Die Mission des Austronauten
„Die Fledermaus“ am Staatstheater Mainz
FAZ, 19.1.2009
Am Anfang ist da nur ein Wesen im Raumanzug, das eine österreichische Fahne aufpflanzt. Der Mond wird von einem „Austronauten“ in Besitz genommen, allerdings nicht als Ort nachtbebender Romantik. Denn die Aufführung wird von der Residenz einer Kleinstdiktatur aus geleitet: der Loge des Hausmeisters. Er, in graublauem Arbeitskittel, pedantisch und notorisch unzufrieden, ist der Entscheider; kaum der Rede wert ist es, wer unter ihm den Intendanten oder die Dirigentin geben darf.
Robert Lehmeier hat für seine Inszenierung der „Fledermaus“ von Johann Strauss die geläufige Idee, die Rahmenakte der Operette desillusionierend in die Gegenwart zu ziehen, weiterentwickelt. Am Staatstheater Mainz befördert er den Gefängnisaufseher Frosch (Lars Reichow) zum Aufpasser des gesamten Stücks. Daher agieren die Personen nicht nur an den Fäden des intriganten Dr. Falke (Patrick Pobeschin), dieser Strippenzieher des Stücks wird selbst zur Marionette des Graukittels. Das gibt zunächst Rätsel auf, um im weiteren Verlauf tieferen Sinn zu entfalten. Das Eisensteinische Wohnzimmer, Schauplatz des ersten Akts, hat Bühenbildner Harald Thor als Ort unerträglicher Enge gestaltet, voller Vasenkitsch und billig nachempfundenem Hofstil unter Schonbezügen. Der Ausbruch in die Pracht des anschließenden Ballakts gerät so zur seelischen wie physischen Notwendigkeit. Die Regie gestaltet ihn opulent aus, was das akkurat aufspielende Staatsorchester unter Generalmusikdirektorin Catherine Rückwardt dazu veranlasst, sich endgültig dem Schwung der Operette anzuvertrauen. Patricia Roach spielt einen köstlich hüpfenden Orlofsky, Rosalinde von Eisenstein (Susanne Geb) mutiert zur paprikascharfen ungarischen Adeligen, ihr ohrsesselaffiner Gatte (Alexander Spemann) zu ihrem auch stimmlich entfesselten Anbeter und französischem Marquis. Da will Gefängnisdirektor Frank (Jürgen Rust) nicht nachstehen und gibt den Chevalier Chagrin, während die Dienstmädchen Adele (Ana Durlovski) und Ida (Alexandra Samouilidou) die begnadeten Nachwuchskünstlerinnen mimen.
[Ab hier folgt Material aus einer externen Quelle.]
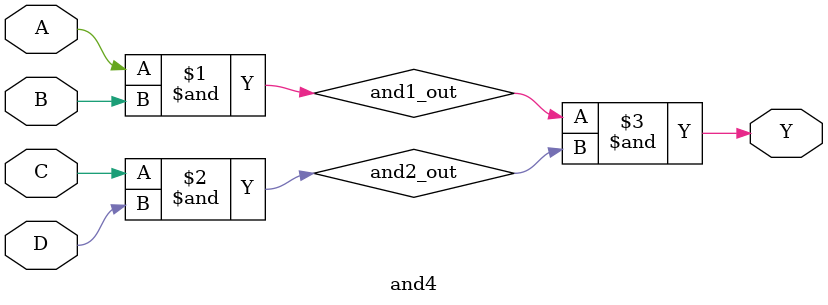
<source format=v>
module and4 (
    input A,
    input B,
    input C,
    input D,
    output Y
);

    wire and1_out;
    wire and2_out;

    and and1 (and1_out, A, B);
    and and2 (and2_out, C, D);
    and and3 (Y, and1_out, and2_out);

endmodule
</source>
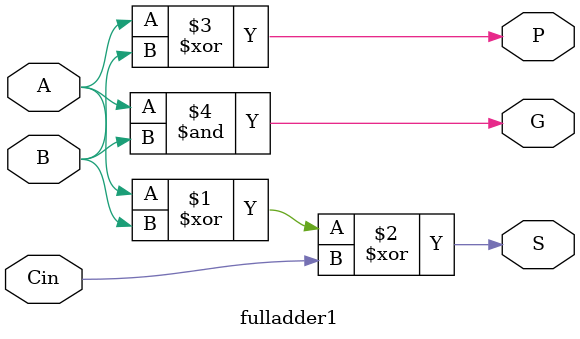
<source format=v>

module fulladder1(A, B, Cin, S, P, G);
	input A, B, Cin;
	output S, P, G;

    assign S = (A ^ B) ^ Cin;
    assign P = A ^ B;
    assign G = A & B;
endmodule

</source>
Man wacht im Frankschen Gefängnis respektive in den Trümmern der verflossenen Ballnacht wieder auf. Die Innereien der Kulisse starren, und Frosch gibt die Auskehrseite der Medaille. Doch wie in Mozarts „Cosi fan tutte“ erwägt keiner der Beteiligten, etwas aus dem berauschenden Rollenspiel mit hinüberzunehmen in den Alltag. Man fügt sich dem Diktat des personifizierten Grauschleiers. Und die Selbstverständlichkeit, mit der dies geschieht, ist bedenklicher als der zur Schau gestellte Mangel an sittlicher Festigkeit. Das Premierenpublikum zeigt sich dem keineswegs pflegeleichten Regiekonzept gegenüber erfreulich aufgeschlossen. Das mag auch daran liegen, dass Lehmeier die Welt der Operette nicht schnöde dekonstruiert, sondern hinter der Tristesse der Wirklichkeit gelegentlich den Zauber der Illusion verführerisch aufleuchten lässt.